Add Option[T] to Vector[T]

Question

What is the best practice to perform such an operation? Add T to Vector[T] if T is Some[T] otherwise do nothing. This ugly thing works

val v: Vector[Int] = Vector(1, 2, 3) ++ Some(5).toSeq

But converting an Option to a Seq is far from intuitive. I was thinking of defining an implicit for Vector and Option but I was wondering if there is something out of the box I can use.

I would expect for something like this to work

   val v: Vector[Int] = Vector(1, 2, 3) :+ Some(5) 

But apparently Option is NOT Traversable.

Answer 1

There is nothing wrong with Vector(1, 2, 3) ++ Some(5).toSeq, this is how it is usually done.

While experimenting with the code to answer your question I have found that (surprisingly to me) you do not have to write toSeq even in Scala 2.10 - 2.12, thanks to option2Iterable defined in scala.Option companion object.

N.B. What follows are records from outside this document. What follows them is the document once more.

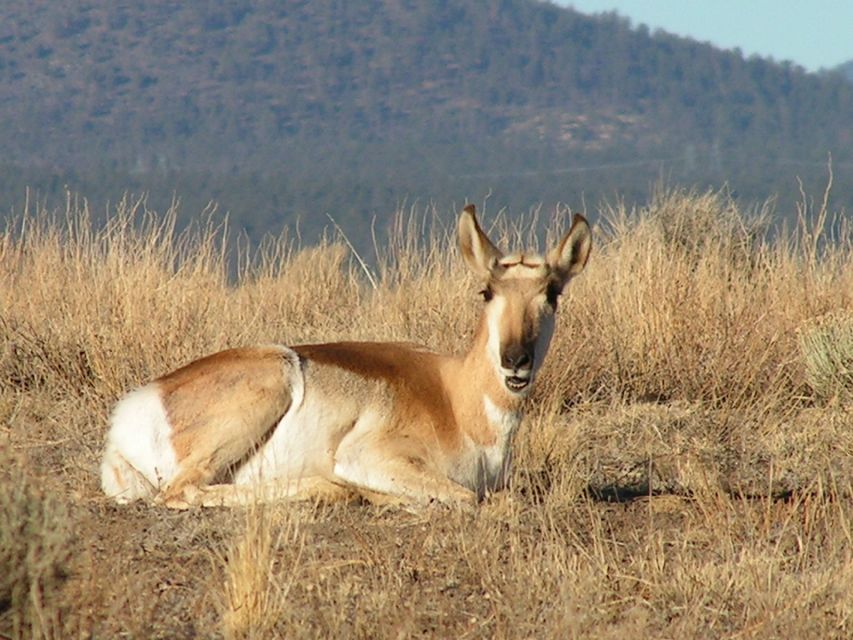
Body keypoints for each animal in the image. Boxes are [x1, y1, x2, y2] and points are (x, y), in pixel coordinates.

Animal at [100, 206, 588, 510]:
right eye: (486, 291)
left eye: (552, 293)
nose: (515, 360)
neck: (455, 397)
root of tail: (136, 407)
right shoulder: (368, 458)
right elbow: (468, 497)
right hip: (272, 381)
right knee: (184, 491)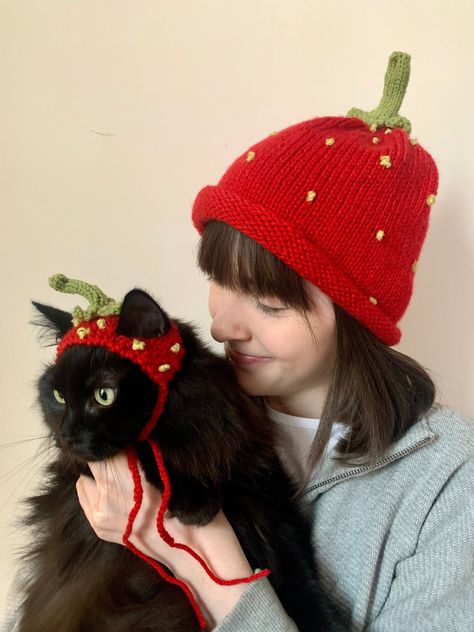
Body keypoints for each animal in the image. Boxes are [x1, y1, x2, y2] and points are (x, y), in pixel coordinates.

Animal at [17, 288, 344, 632]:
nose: (66, 435)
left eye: (103, 395)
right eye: (58, 396)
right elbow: (145, 450)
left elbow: (302, 581)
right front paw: (195, 504)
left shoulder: (270, 502)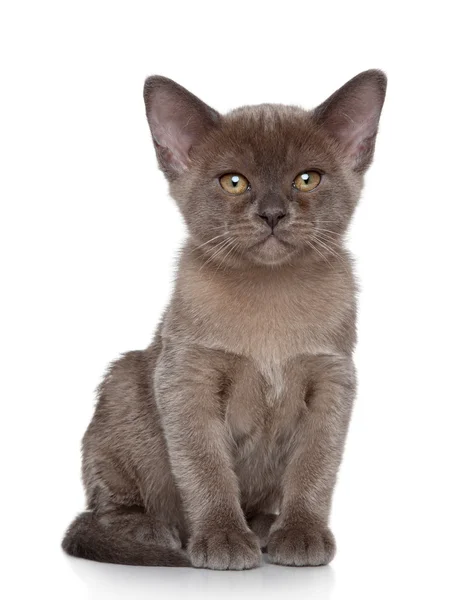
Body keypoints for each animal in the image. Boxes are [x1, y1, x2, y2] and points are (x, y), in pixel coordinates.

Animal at [61, 69, 384, 568]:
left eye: (306, 179)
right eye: (234, 182)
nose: (272, 214)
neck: (271, 297)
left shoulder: (332, 381)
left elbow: (315, 468)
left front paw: (302, 535)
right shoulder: (187, 379)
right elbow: (206, 468)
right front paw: (221, 539)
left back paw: (266, 527)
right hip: (125, 379)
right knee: (102, 509)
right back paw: (154, 531)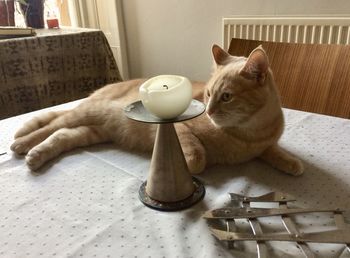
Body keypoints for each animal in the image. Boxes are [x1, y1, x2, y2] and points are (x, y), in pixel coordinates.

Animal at [9, 45, 302, 176]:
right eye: (208, 94)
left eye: (226, 97)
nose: (207, 111)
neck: (248, 134)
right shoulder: (182, 129)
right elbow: (197, 156)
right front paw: (192, 163)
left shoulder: (264, 145)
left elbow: (274, 152)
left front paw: (291, 163)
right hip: (91, 113)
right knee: (53, 124)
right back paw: (22, 143)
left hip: (94, 130)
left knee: (61, 135)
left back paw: (36, 155)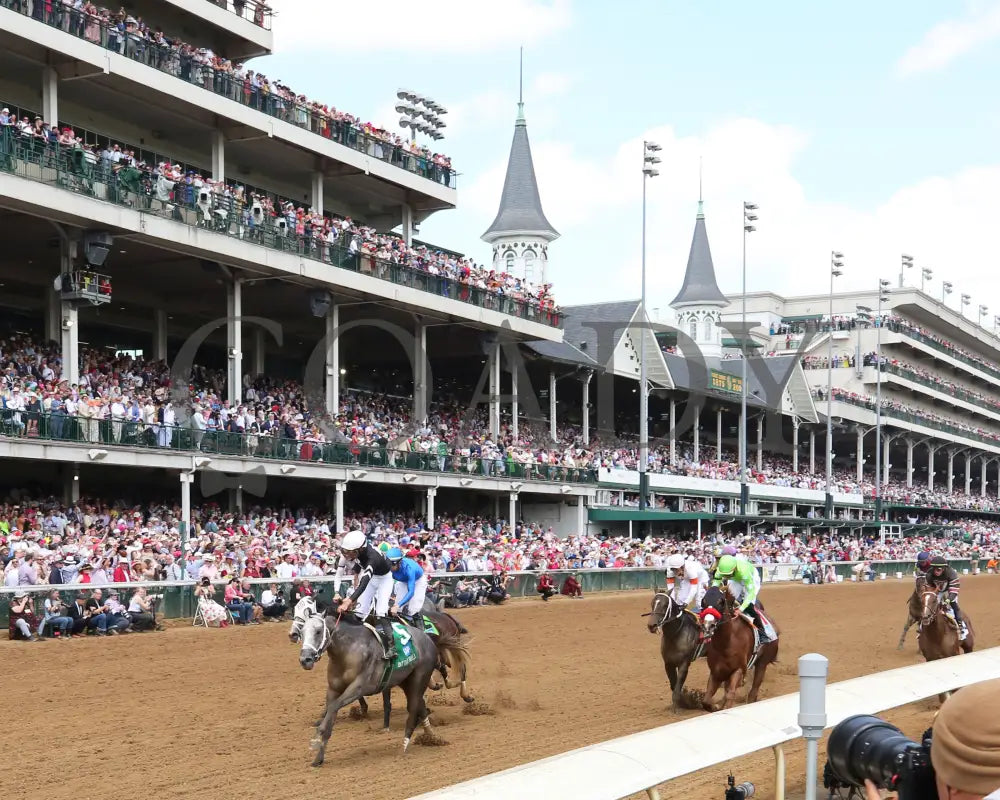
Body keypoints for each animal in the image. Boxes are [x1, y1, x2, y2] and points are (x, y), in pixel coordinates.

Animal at [296, 612, 438, 768]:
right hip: (406, 681)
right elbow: (330, 714)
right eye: (301, 632)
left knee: (413, 709)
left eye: (318, 631)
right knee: (421, 707)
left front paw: (315, 739)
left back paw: (404, 746)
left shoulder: (359, 688)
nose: (305, 660)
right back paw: (431, 736)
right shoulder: (333, 690)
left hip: (420, 677)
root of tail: (426, 637)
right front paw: (318, 758)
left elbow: (333, 707)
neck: (348, 650)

This implicit conversion make sure Option can be used where Iterable is expected, which is enough for Vector.++ operator.

Following works: Vector(1, 2, 3) ++ Some(5)

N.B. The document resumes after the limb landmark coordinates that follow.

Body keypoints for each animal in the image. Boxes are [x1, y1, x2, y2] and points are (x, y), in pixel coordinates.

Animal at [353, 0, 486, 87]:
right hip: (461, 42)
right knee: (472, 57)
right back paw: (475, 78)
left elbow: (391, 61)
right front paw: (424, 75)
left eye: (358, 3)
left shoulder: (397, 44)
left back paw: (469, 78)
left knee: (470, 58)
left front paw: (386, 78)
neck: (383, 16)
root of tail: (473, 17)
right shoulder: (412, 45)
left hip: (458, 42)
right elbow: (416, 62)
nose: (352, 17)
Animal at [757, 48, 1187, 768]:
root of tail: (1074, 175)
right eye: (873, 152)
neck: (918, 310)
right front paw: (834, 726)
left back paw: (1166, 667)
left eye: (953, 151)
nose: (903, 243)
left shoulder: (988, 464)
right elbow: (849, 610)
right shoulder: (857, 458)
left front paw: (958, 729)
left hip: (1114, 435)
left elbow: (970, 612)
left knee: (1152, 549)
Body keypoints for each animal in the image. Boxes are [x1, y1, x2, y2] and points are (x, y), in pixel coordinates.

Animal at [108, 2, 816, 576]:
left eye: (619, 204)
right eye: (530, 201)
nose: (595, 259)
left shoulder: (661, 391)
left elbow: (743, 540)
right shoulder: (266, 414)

You do not need to use toSeq even when concatenating multiple options, like Some(1) ++ Some(2) - the result is List(1, 2).

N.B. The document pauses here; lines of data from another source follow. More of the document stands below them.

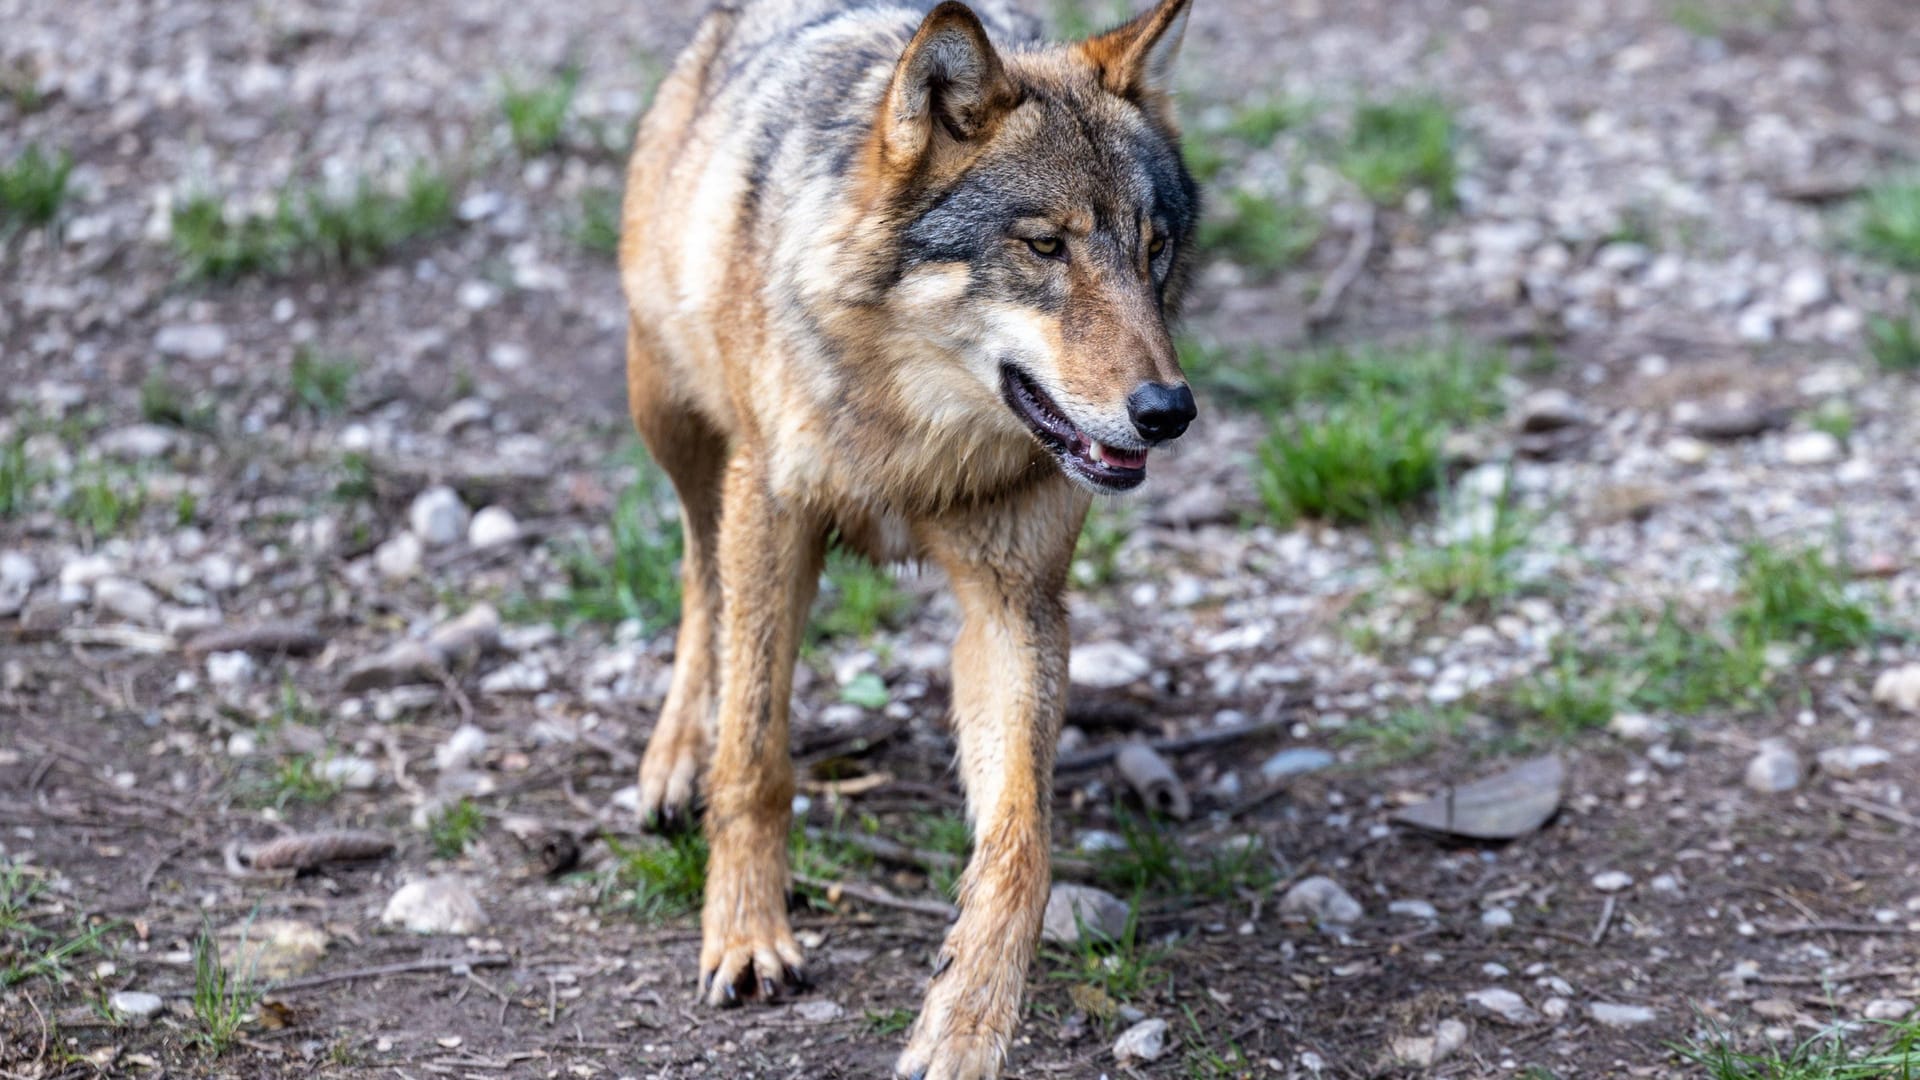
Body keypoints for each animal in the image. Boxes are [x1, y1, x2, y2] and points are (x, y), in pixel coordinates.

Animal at [618, 2, 1198, 1068]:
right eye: (1045, 247)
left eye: (1155, 249)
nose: (1167, 411)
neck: (918, 442)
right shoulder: (772, 515)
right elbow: (755, 759)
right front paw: (748, 937)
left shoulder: (1015, 603)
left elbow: (1020, 844)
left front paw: (966, 1020)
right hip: (675, 421)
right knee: (697, 573)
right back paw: (675, 756)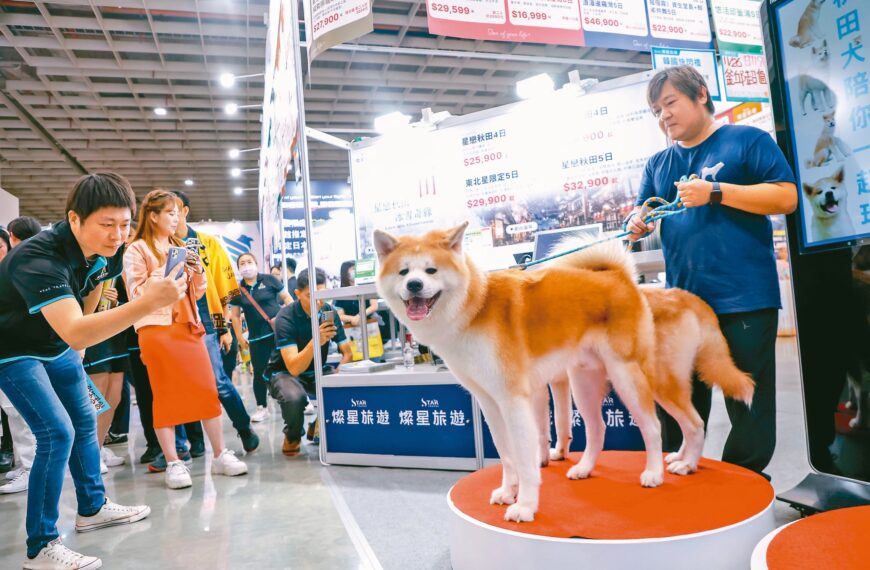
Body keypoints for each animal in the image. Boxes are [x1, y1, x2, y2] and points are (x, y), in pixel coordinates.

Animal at [372, 221, 660, 520]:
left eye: (431, 270)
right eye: (403, 272)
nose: (414, 284)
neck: (474, 310)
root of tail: (617, 276)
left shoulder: (513, 400)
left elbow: (524, 459)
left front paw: (525, 505)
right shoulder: (489, 402)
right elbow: (507, 454)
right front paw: (508, 492)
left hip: (625, 374)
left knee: (652, 426)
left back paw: (653, 473)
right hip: (583, 383)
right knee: (597, 429)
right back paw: (584, 468)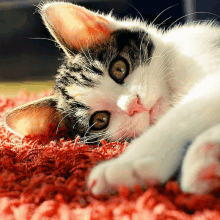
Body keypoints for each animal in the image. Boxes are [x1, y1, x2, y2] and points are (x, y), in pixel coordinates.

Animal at [3, 1, 220, 194]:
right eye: (100, 120)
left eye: (119, 68)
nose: (134, 105)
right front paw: (208, 159)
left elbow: (187, 112)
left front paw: (128, 164)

In Scala 2.13 Option is derived from IterableOnce, therefore even the implicit conversion is not necessary.

Answer 2

Option was made IterableOnce in Scala 2.13 by Make Option extend IterableOnce #8038

sealed abstract class Option[+A] extends IterableOnce[A] with Product with Serializable

so the following should work Scala 2.13

Vector(1, 2, 3) ++ Some(5)
Vector(1, 2, 3) ++ None
// res1: scala.collection.immutable.Vector[Int] = Vector(1, 2, 3, 5)
// res2: scala.collection.immutable.Vector[Int] = Vector(1, 2, 3)

Answer 3

I would pattern match it.

val v: Vector[Int] = optional match {
  case Some(x) => Vector(1, 2, 3) :+ x
  case None => Vector(1, 2, 3)
}